La consommation de viande de porc ne baisse pas
Selon les différentes parties prenantes invitées lors d'un débat, l’arrêt d’activités d’élevage serait, en France, une politique périlleuse. En témoigne Yves Fantou, président de Culture Viande – syndicat des industriels de la boucherie –, qui a estimé que « soit on produit, soit on importe. Aujourd’hui, la consommation globale de la viande ne faiblit pas ». Carole Joliff, présidente du Comité régional porcin de Bretagne, a rappelé que « la Bretagne agricole, c’est 11,5 milliards de chiffre d’affaires, dont 8 milliards pour l’élevage.
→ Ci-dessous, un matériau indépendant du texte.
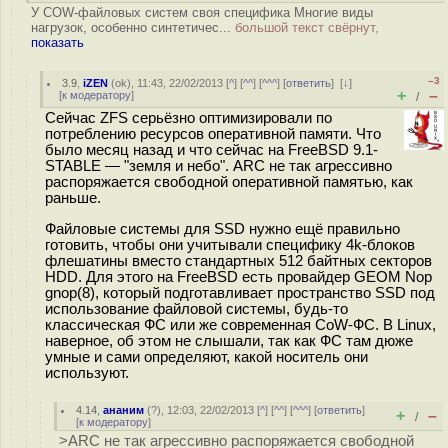
У COW-файловых систем своя специфика Многие виды
нагрузок, особенно синтетичес...
большой текст свёрнут,
показать
–3
3.9
,
iZEN
(
ok
), 11:43, 22/02/2013 [
^
] [
^^
] [
^^^
] [
ответить
]
[
↓
]
+
–
[
к модератору
]
/
Сейчас ZFS серьёзно оптимизировали по
потреблению ресурсов оперативной памяти. Что
было месяц назад и что сейчас на FreeBSD 9.1-
STABLE — "земля и небо". ARC не так агрессивно
распоряжается свободной оперативной памятью, как
раньше.
Файловые системы для SSD нужно ещё правильно
готовить, чтобы они учитывали специфику 4k-блоков
флешатины вместо стандартных 512 байтных секторов
HDD. Для этого на FreeBSD есть провайдер GEOM Nop
gnop(8), который подготавливает пространство SSD под
использование файловой системы, будь-то
классическая ФС или же современная CoW-ФС. В Linux,
наверное, об этом не слышали, так как ФС там дюже
умные и сами определяют, какой носитель они
используют.
4.14
,
ананим
(
?
), 12:03, 22/02/2013 [
^
] [
^^
] [
^^^
] [
ответить
]
+
–
/
[
к модератору
]
>ARC не так агрессивно распоряжается свободной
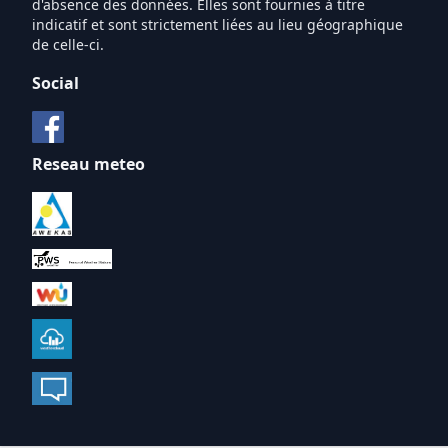
d'absence des données. Elles sont fournies à titre
indicatif et sont strictement liées au lieu géographique
de celle-ci.
Social
Reseau meteo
L’industrie agroalimentaire, c’est 20,5 milliards en 2022, dont les trois quarts pour la valorisation des productions animales (…) 29 000 emplois directs concernent la filière porcine, avec encore un déficit ». Pour les intervenants, il faut aussi veiller à garder notre compétitivité, et rester vigilant face à des décisions qui semblent « hors sol » par rapport à la réalité de l’agriculture. Sans oublier que l’élevage français a la capacité d’être bas carbone. Ceci dit, dans le contexte actuel du secteur, un facteur limitant ne devra pas être occulté : celui de l’attractivité du métier. En Bretagne, entre 2010 et 2020, 38 % des exploitations porcines ont disparu, un chiffre compensé par une hausse de la taille des élevages et de la productivité. Comme a mis en garde l'un des orateurs, avec 42 % des porcs détenus par des seniors, et seulement une exploitation sur trois qui est reprise, « à un moment, cela va bloquer ».